Hottie McShotty wrote:I agree with Wutang-OG. This was clearly an analytics based decision. So you're telling me Scneider based his decision on a gut feeling after his SP was having a dominant performance bringing in an average lefty to face Santana? lol.
It's very easy to explain from the standpoint of a human manager. It is
absolutely impossible to explain from the perspective of analytics.
Human manager - you are up seven, and your starter has gotten into trouble. But you're still up seven, and you're managing with the series-decider in mind as much as you are this game. You have to strike a balance between winning this game, and also ensuring that you have as much of the back-end of your 'pen available for the decider as possible, and you had to use a couple of those in Game 1 and thus really want to avoid using them again.
But your starter put three guys on, and you're worried he's going to get a bit melty-downy and you're going to be remembered as Toronto's Grady Little. And Tim Mayza is warm. As a result, you rationalize. Mayza struggles against righties, sure. But he does get grounders (when he isn't giving up XBHs to righties), and again: you're up seven. Unless he gives up a home run, the downside risk isn't
that bad, and even if he does...you're up three, right? A bit too close for comfort, but you'll probably still close it out. It's not that you even like the Mayza matchup, it's just that you feel that you need to do
something in that spot, and Mayza is the something available for you to do that doesn't crimp your plans for Game 3.

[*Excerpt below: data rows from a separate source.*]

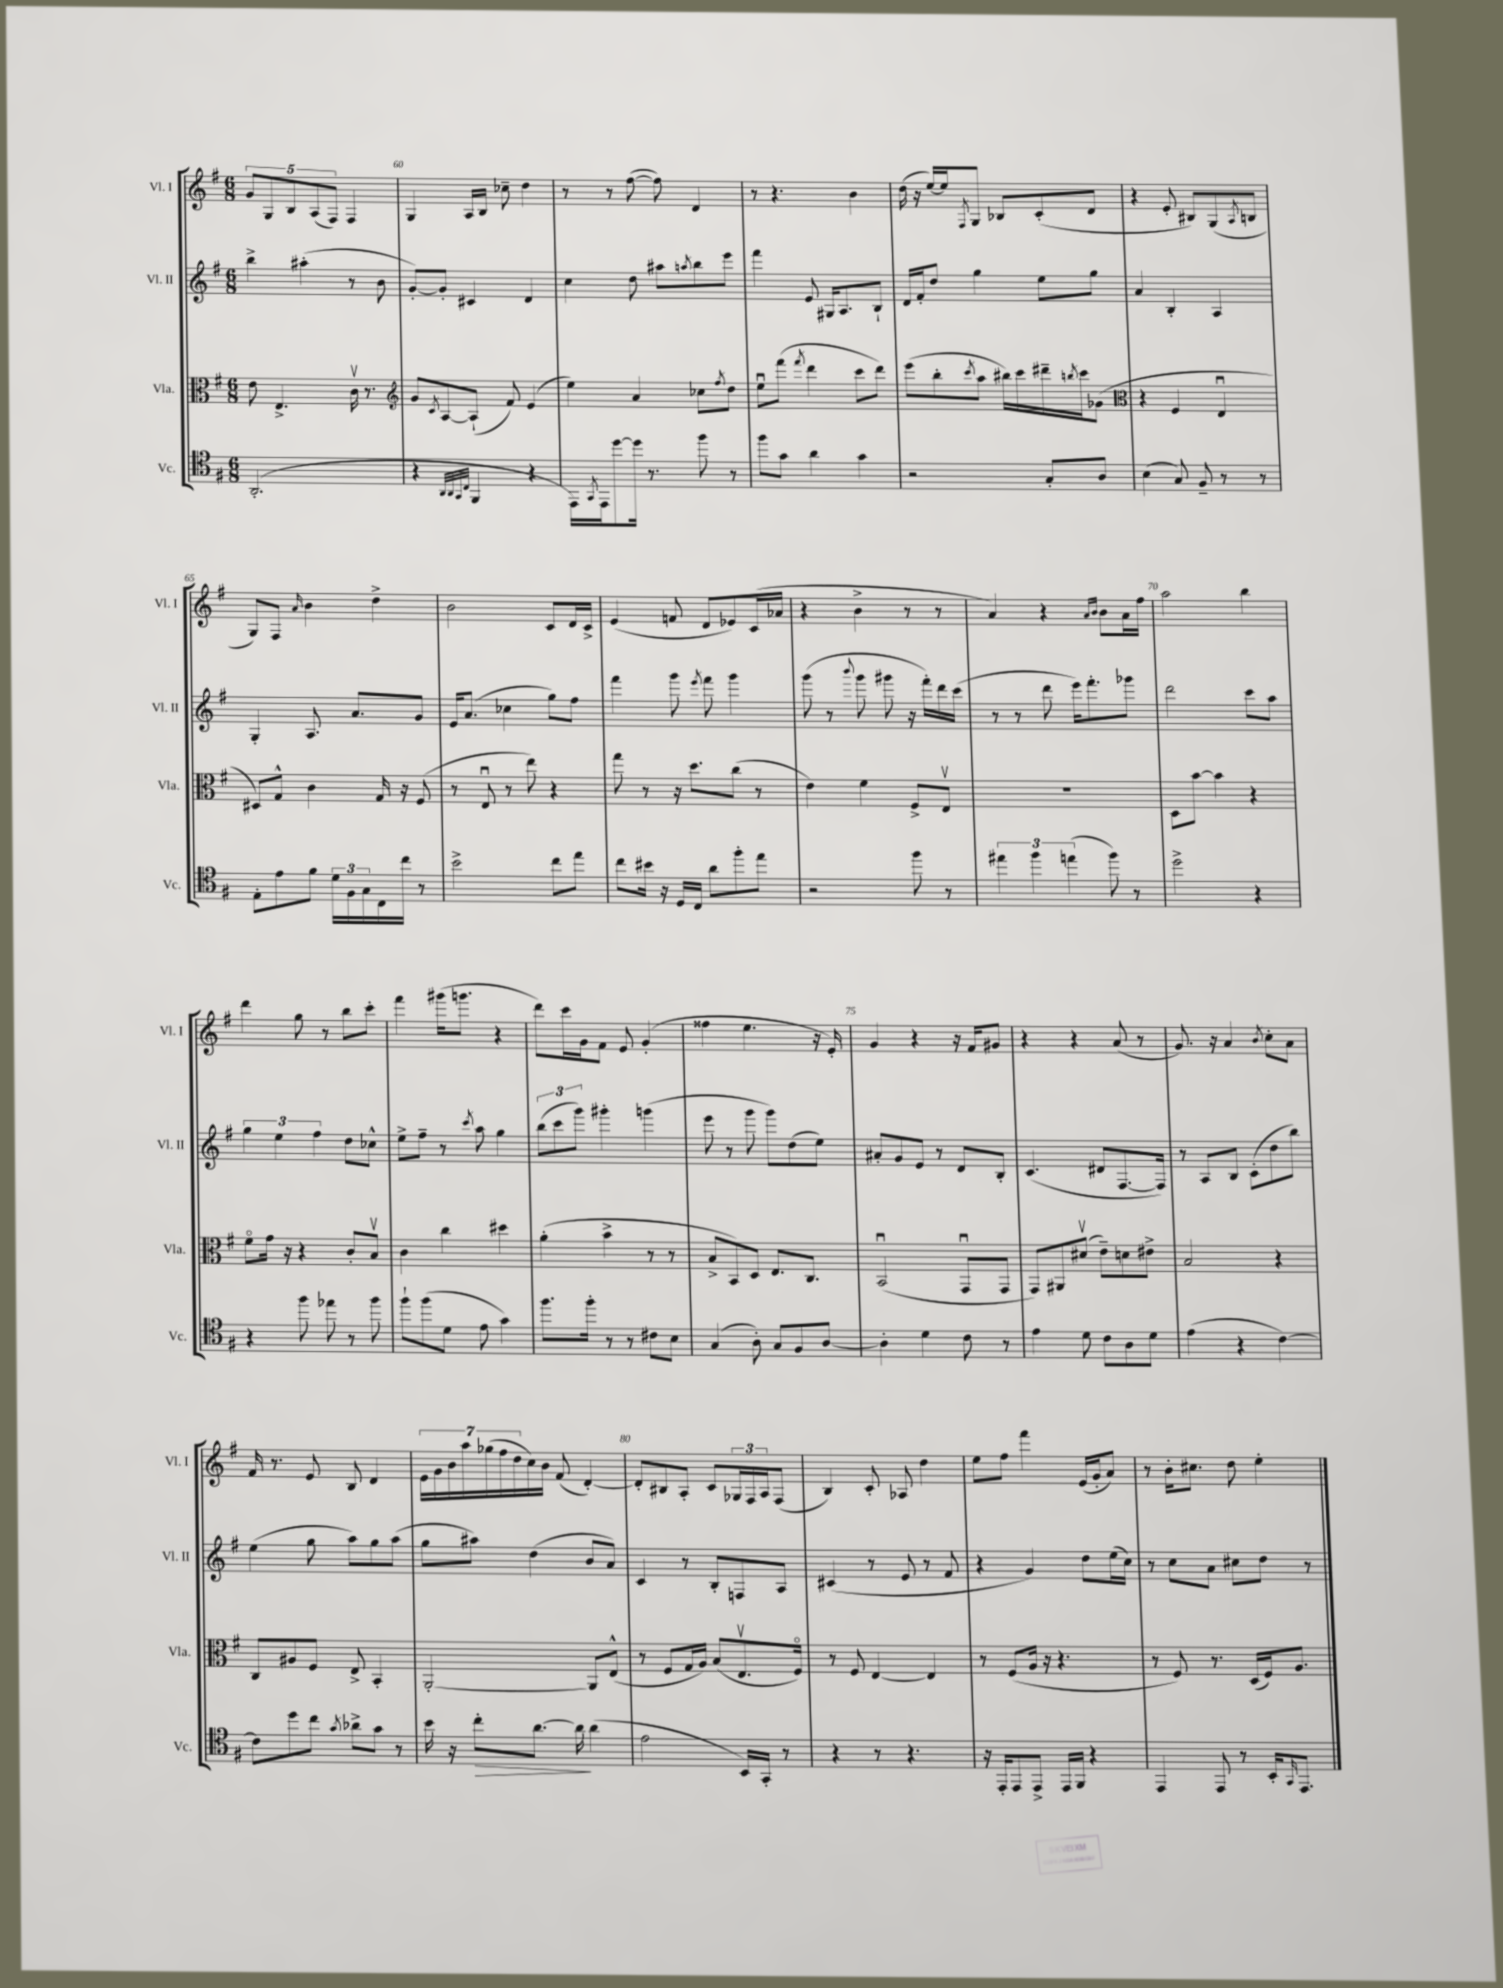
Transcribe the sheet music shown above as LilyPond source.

<<
\new StaffGroup <<
\new Staff = "s0" \with { instrumentName = "Vl. I" shortInstrumentName = "Vl. I" } {
    \clef treble \key g \major \numericTimeSignature \time 6/8
    \tuplet 5/4 { g'8 g8 b8 a8( fis8) } fis4 |
    g4 a16 b16 ces''8-- d''4 |
    r8 r8 fis''8~( fis''8) d'4 |
    r8 r4. b'4 |
    d''16( r16 e''16~) e''16 \acciaccatura { fis8 } g8 bes8 c'8-.( d'8 |
    r4 e'8-. bis8) g8( \acciaccatura { a8 } b8 |
    g8) fis8 \grace { a'16 } b'4 d''4-> |
    b'2 c'8 d'16 c'16-> |
    e'4( f'8 d'8 ees'8) c'16( aes'16 |
    r4 b'4-> r8 r8 |
    a'4) r4 \grace { a'16 b'16 } b'8 a'16 fis''16 |
    a''2 b''4 |
    d'''4 g''8 r8 b''8 c'''8-. |
    fis'''4 gis'''16( g'''8. r4 |
    d'''8) c'''16 g'16 fis'8 e'8 g'4-.( |
    fisis''4 e''4. r16 e'16-.) |
    g'4 r4 r16 fis'16 gis'8 |
    r4 r4 a'8( r8 |
    g'8.) r16 a'4 \acciaccatura { b'8 } c''8-. a'8 |
    fis'16 r8. e'8 b8 d'4 |
    \tuplet 7/4 { e'16 g'16 b'16 a''16 ges''16( fis''16 d''16 } c''16) b'16 fis'8( d'4~-.) |
    d'8-. bis8 a8-. c'8 \tuplet 3/2 { ges16 fis16 a16 } fis8( |
    b4) c'8-. aes8 d''4 |
    e''8 fis''8 fis'''4 e'16( g'16-. a'8) |
    r8 b'16-. cis''8. d''8 e''4-. \bar "|." |
}
\new Staff = "s1" \with { instrumentName = "Vl. II" shortInstrumentName = "Vl. II" } {
    \clef treble \key g \major \numericTimeSignature \time 6/8
    b''4-> ais''4-.( r8 b'8 |
    g'8~-.) g'8-. cis'4 d'4 |
    c''4 d''8 ais''8 \acciaccatura { a''8 } b''8 e'''8 |
    fis'''4 e'8 gis16 a8. b8-! |
    d'16 fis'16-. d''8 g''4 e''8 g''8 |
    a'4 b4-. a4 |
    g4-. a8. a'8. g'8 |
    e'16 a'8.( ces''4 g''8) fis''8 |
    fis'''4 g'''8 \acciaccatura { e'''8 } fis'''8 g'''4 |
    g'''8( r8 \appoggiatura { b'''8 } g'''8 gis'''8 r16 fis'''16-.) d'''16 c'''16( |
    r8 r8 d'''8 e'''16) fis'''8.-. ges'''8 |
    d'''2 c'''8 a''8 |
    \tuplet 3/2 { g''4 e''4 fis''4 } d''8 ces''8-^ |
    e''8-> fis''8-- r8 \acciaccatura { c'''8 } a''8 g''4 |
    \tuplet 3/2 { b''8( c'''8 g'''8) } gis'''4-. g'''4( |
    e'''8 r8 g'''8 g'''8) d''8( e''8) |
    ais'8-. g'8 e'8 r8 d'8 b8-. |
    c'4.( dis'8 fis8.~ fis16) |
    r8 a8 b8 c'8-.( d''8 b''8) |
    e''4( g''8 a''8) g''8 a''8( |
    g''8 ais''8) d''4( b'8 a'8) |
    c'4 r8 b8-. f8 a8 |
    cis'4( r8 e'8 r8 fis'8 |
    r4 g'4) d''8 e''16( c''16) |
    r8 c''8 a'8 cis''8 d''8 r8 \bar "|." |
}
\new Staff = "s2" \with { instrumentName = "Vla." shortInstrumentName = "Vla." } {
    \clef alto \key g \major \numericTimeSignature \time 6/8
    e'8 e4.-> c'16\upbow r8. |
    \clef treble g'8 \acciaccatura { c'8 } a8~ a8-!( fis'8) e'4( |
    e''4) a'4 ces''8 \acciaccatura { fis''8 } d''8 |
    e''8\downbow fis'''8( \acciaccatura { fis'''8 } d'''4 c'''8 d'''8) |
    e'''8( b''8-. \acciaccatura { c'''8 } a''8 bis''16) c'''16 dis'''16-- \acciaccatura { b''8 } c'''16 ges'8( |
    \clef alto r4 fis4 e4\downbow |
    dis8) g8-^ c'4 g16 r16 fis8( |
    r8 e8\downbow r8 e''8) r4 |
    g''8 r8 r16 d''8. c''8( r8 |
    e'4) fis'4 fis8-> e8\upbow |
    R2. |
    d8 b'8~ b'4 r4 |
    fis'8\flageolet g'16 r16 r4 c'8-. b8\upbow |
    c'4 c''4 dis''4 |
    a'4-.( b'4-> r8 r8 |
    b8-> b,8) d8 e8. c8. |
    b,2\downbow( g,8\downbow g,8 |
    g,8) ais,8 dis'8\upbow( e'8--) d'8 eis'8-> |
    b2 r4 |
    c8 ais8 fis8 e8-> b,4-. |
    a,2~-. a,8 e8-^( |
    r8 fis8 g16 a16) b8( e8.\upbow fis16\flageolet) |
    r8 fis8 e4~ e4 |
    r8 fis8( a16 r16 r4. |
    r8 fis8) r8. d16( fis16) a8. \bar "|." |
}
\new Staff = "s3" \with { instrumentName = "Vc." shortInstrumentName = "Vc." } {
    \clef tenor \key g \major \numericTimeSignature \time 6/8
    a,2.-.( |
    r4 \grace { a,32 a,32 g,32 c32 } fis,4 r4 |
    e,16) \acciaccatura { g,8 } e,16 d''8~ d''16 r8. fis''8 r8 |
    fis''8 g'8 a'4 g'4 |
    r2 g8-. a8 |
    b4( g8) fis8-- r8 r8 |
    e8-. e'8 fis'8 \tuplet 3/2 { d'16 fis16 g16 } c16 c''16 r8 |
    b'2-> c''8 e''8 |
    c''8 bis'16 r16 d16 c16 a'8 fis''8-. e''8 |
    r2 fis''8 r8 |
    \tuplet 3/2 { eis''4 fis''4 e''4( } fis''8) r8 |
    d''2-> r4 |
    r4 fis''8 ees''8 r8 fis''8 |
    fis''8-! fis''8( d'8 e'8 g'4) |
    fis''8. fis''16-. r8 r8 cis'8 b8 |
    g4( a8-.) g8 fis8 a8~ |
    a4-. d'4 c'8 r8 |
    e'4 d'8 c'8 a8 d'8 |
    e'4( r4 c'4~) |
    c'8 d''8 c''8 \acciaccatura { g'8 } aes'8-> g'8 r8 |
    b'16 r16 c''8-.\> a'8.~ a'16\! a'4( |
    e'2 b,16) g,16-. r8 |
    r4 r8 r4. |
    r16 e,16-. e,8 e,8-> e,16 fis,16 r4 |
    e,4 e,8 r8 b,16-. \grace { g,16 } e,8. \bar "|." |
}
>>
>>
\layout { \context { \Score currentBarNumber = #59 \override BarNumber.break-visibility = ##(#f #t #t) barNumberVisibility = #(every-nth-bar-number-visible 5) } }
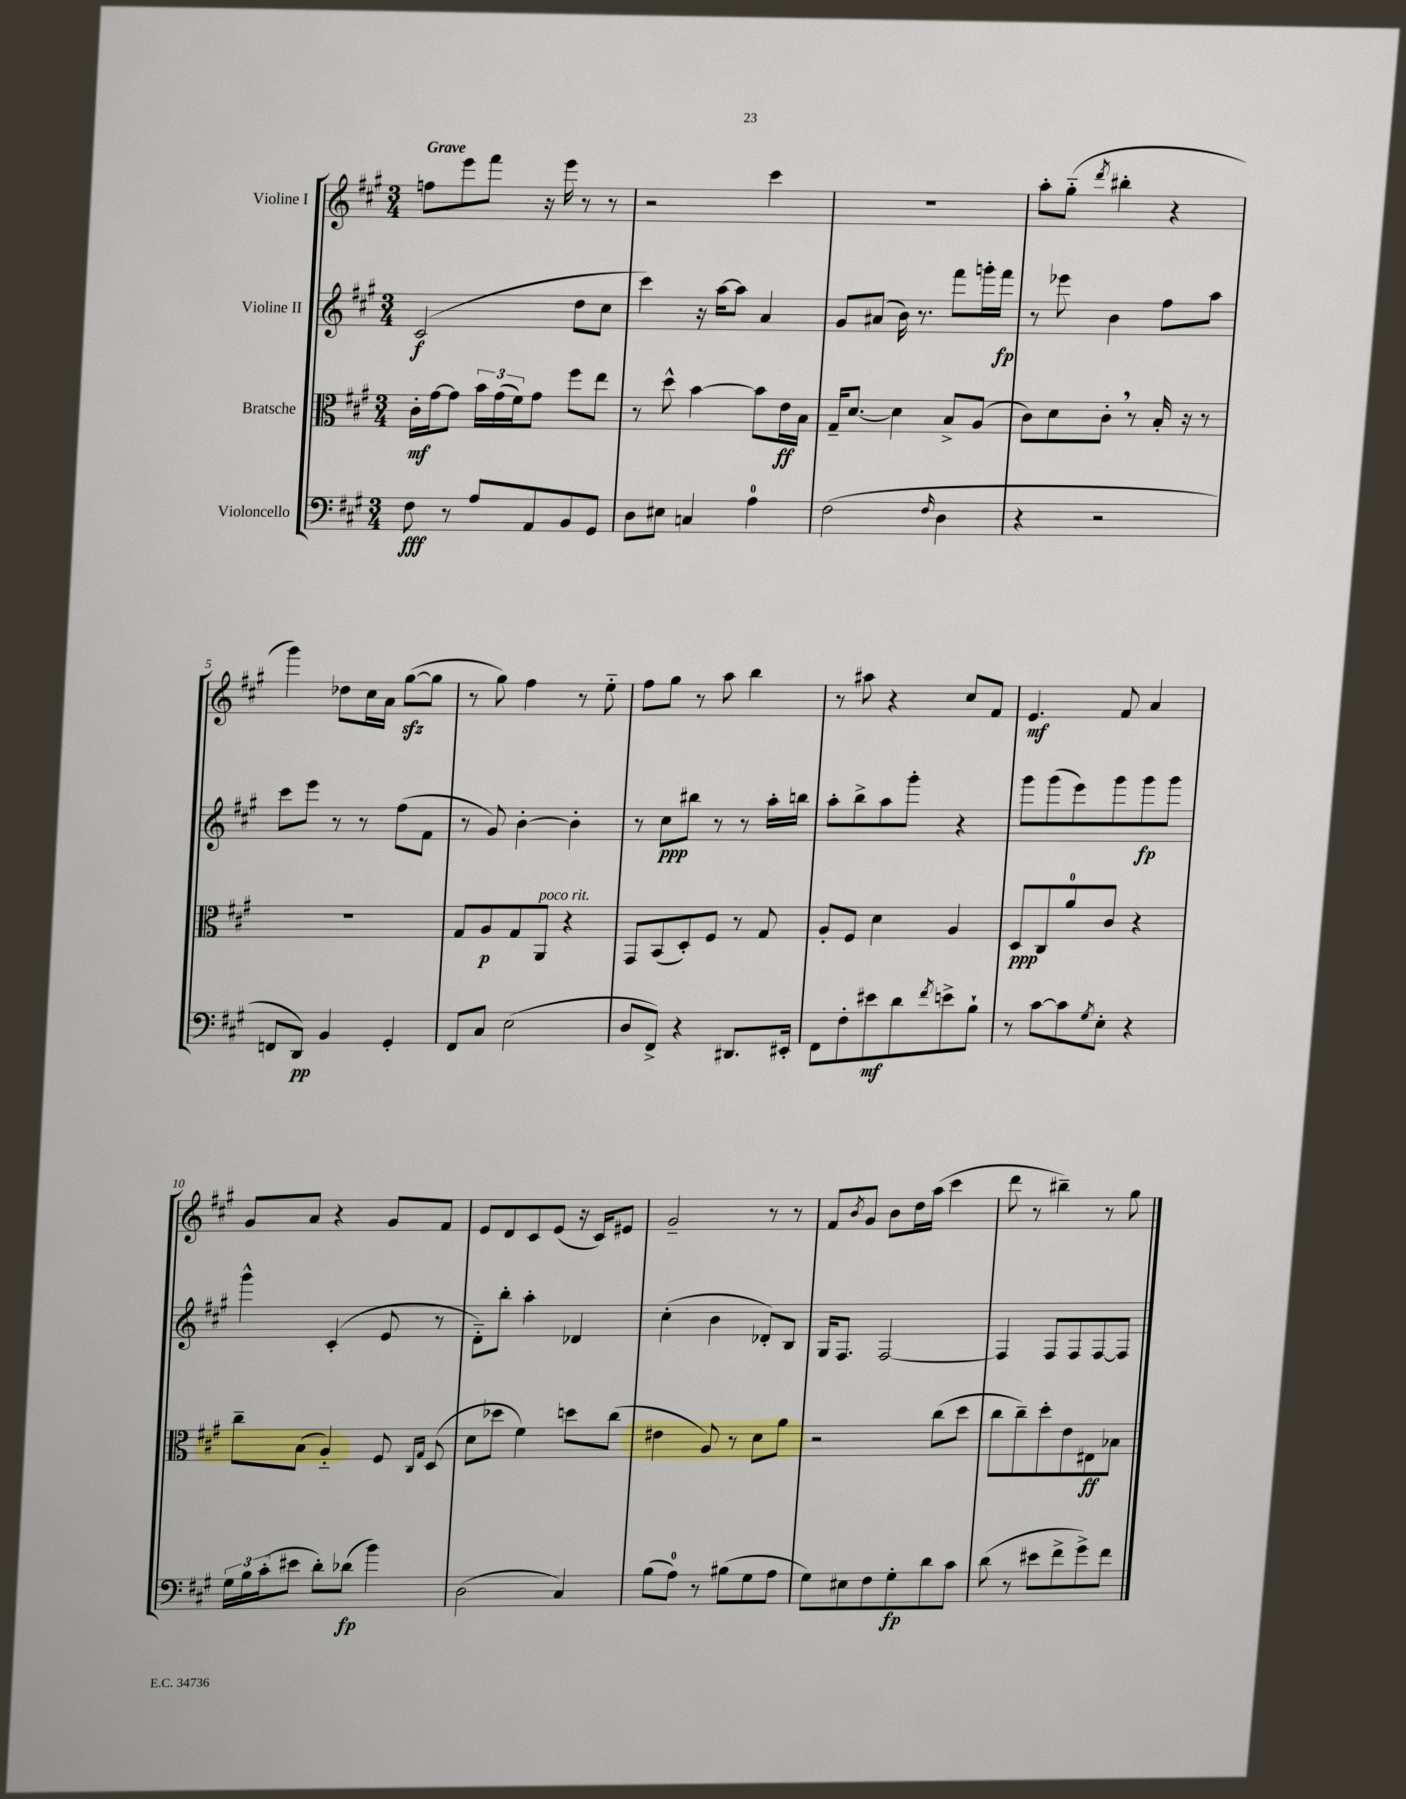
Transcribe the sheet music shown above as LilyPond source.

<<
\new StaffGroup <<
\new Staff = "s0" \with { instrumentName = "Violine I" } {
    \clef treble \key a \major \numericTimeSignature \time 3/4 \tempo "Grave"
    f''8 e'''8 fis'''8 r16 e'''16 r8 r8 |
    r2 cis'''4 |
    R2. |
    a''8-. gis''8-_( \acciaccatura { d'''8 } bis''4-. r4 |
    gis'''4) des''8 cis''16 a'16 gis''8~\sfz( gis''8 |
    r8 gis''8) fis''4 r8 e''8-_ |
    fis''8 gis''8 r8 a''8 b''4 |
    r8 ais''8 r4 cis''8 fis'8 |
    e'4.\mf fis'8 a'4 |
    gis'8 a'8 r4 gis'8 fis'8 |
    e'8 d'8 cis'8 e'8( r16 cis'16) eis'8 |
    gis'2-- r8 r8 |
    fis'8 \acciaccatura { b'8 } gis'8 b'8 d''16 a''16( cis'''4 |
    d'''8 r8 bis''4--) r8 gis''8 \bar "|." |
}
\new Staff = "s1" \with { instrumentName = "Violine II" } {
    \clef treble \key a \major \numericTimeSignature \time 3/4
    cis'2\f( d''8 cis''8 |
    cis'''4) r16 a''16~ a''8 a'4 |
    gis'8 ais'8( b'16) r8. fis'''8 g'''16-. fis'''16\fp |
    r8 ees'''8 b'4 fis''8 a''8 |
    cis'''8 e'''8 r8 r8 fis''8( fis'8 |
    r8 gis'8) b'4~-. b'4-. |
    r8 cis''8\ppp bis''8 r8 r8 a''16-. b''16 |
    a''8-. b''8-> a''8 gis'''8-. r4 |
    gis'''8 gis'''8( e'''8) gis'''8 gis'''8\fp gis'''8 |
    gis'''4-^ cis'4-.( e'8 r8 |
    d'8-_) b''8-. a''4-. des'4 |
    cis''4-.( b'4 des'8-.) b8 |
    gis16 fis8. fis2~ |
    fis4 fis8 fis8 fis8~ fis8 \bar "|." |
}
\new Staff = "s2" \with { instrumentName = "Bratsche" } {
    \clef alto \key a \major \numericTimeSignature \time 3/4
    cis'16-.\mf gis'16~ gis'8 \tuplet 3/2 { b'16 gis'16( fis'16) } gis'8 fis''8 e''8 |
    r8 d''8-^ b'4~ b'8 e'16\ff b16 |
    gis16-- d'8.~ d'4 b8-> a8( |
    cis'8) d'8 cis'8-. \breathe r8 b16-. r16 r8 |
    R2. |
    gis8 a8\p gis8 a,8^\markup { \italic "poco rit." } r4 |
    gis,8 b,8( d8-.) fis8 r8 gis8 |
    a8-. fis8 d'4 a4 |
    d8\ppp cis8 a'8-0 cis'8 r4 |
    cis''8-- b8( a4-_) fis8 \grace { cis16 gis16 } d8( |
    d'8 des''8 fis'4) d''8 cis''8( |
    eis'4 a8) r8 d'8 a'8 |
    r2 cis''8( d''8 |
    cis''8 cis''8--) d''8-. e'8 eis8\ff bes8 \bar "|." |
}
\new Staff = "s3" \with { instrumentName = "Violoncello" } {
    \clef bass \key a \major \numericTimeSignature \time 3/4
    fis8\fff r8 a8 a,8 b,8 gis,8 |
    d8 eis8 c4 a4-0 |
    fis2( \grace { fis16 } d4 |
    r4 r2 |
    f,8 d,8\pp) b,4 gis,4-. |
    fis,8 cis8 e2( |
    d8 fis,8->) r4 dis,8. eis,16-. |
    fis,8 fis8-. eis'8\mf d'8 \acciaccatura { fis'8 } e'8-> b8-! |
    r8 cis'8~ cis'8 \acciaccatura { gis8 } e8-. r4 |
    \tuplet 3/2 { gis16 b16 cis'16-.( } eis'8 d'8-.) des'8\fp( b'4) |
    d2( cis4) |
    b8( a8-0) r8 bis8( gis8 a8 |
    gis8) eis8 fis8 gis8-.\fp d'8 cis'8 |
    d'8( r8 eis'8 fis'8-> gis'8->) fis'8 \bar "|." |
}
>>
>>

Some algorithm - the algorithm is broken in ways that would be blatantly obvious to anyone with a scintilla of knowledge of baseball, and yet people with decades in the game continue to blindly trust it as the final arbiter of in-game decisions. Tens or hundreds of millions of dollars are on the line, while the decisions are being left to an AI of the quality of the
Microsoft chatbot that got turned into a Nazi in less than a day. It demands LHP v RHB matchups all day, and we obey, for it is ours not to reason why. This all makes perfect sense and is definitely what is happening here.
I know which of those two versions of events makes more sense to me. There's a reason my biggest complaint about managers is that they often feel like they need to do much more managing than is beneficial. Schneider decided to put on his Managing hat, and it was the wrong call.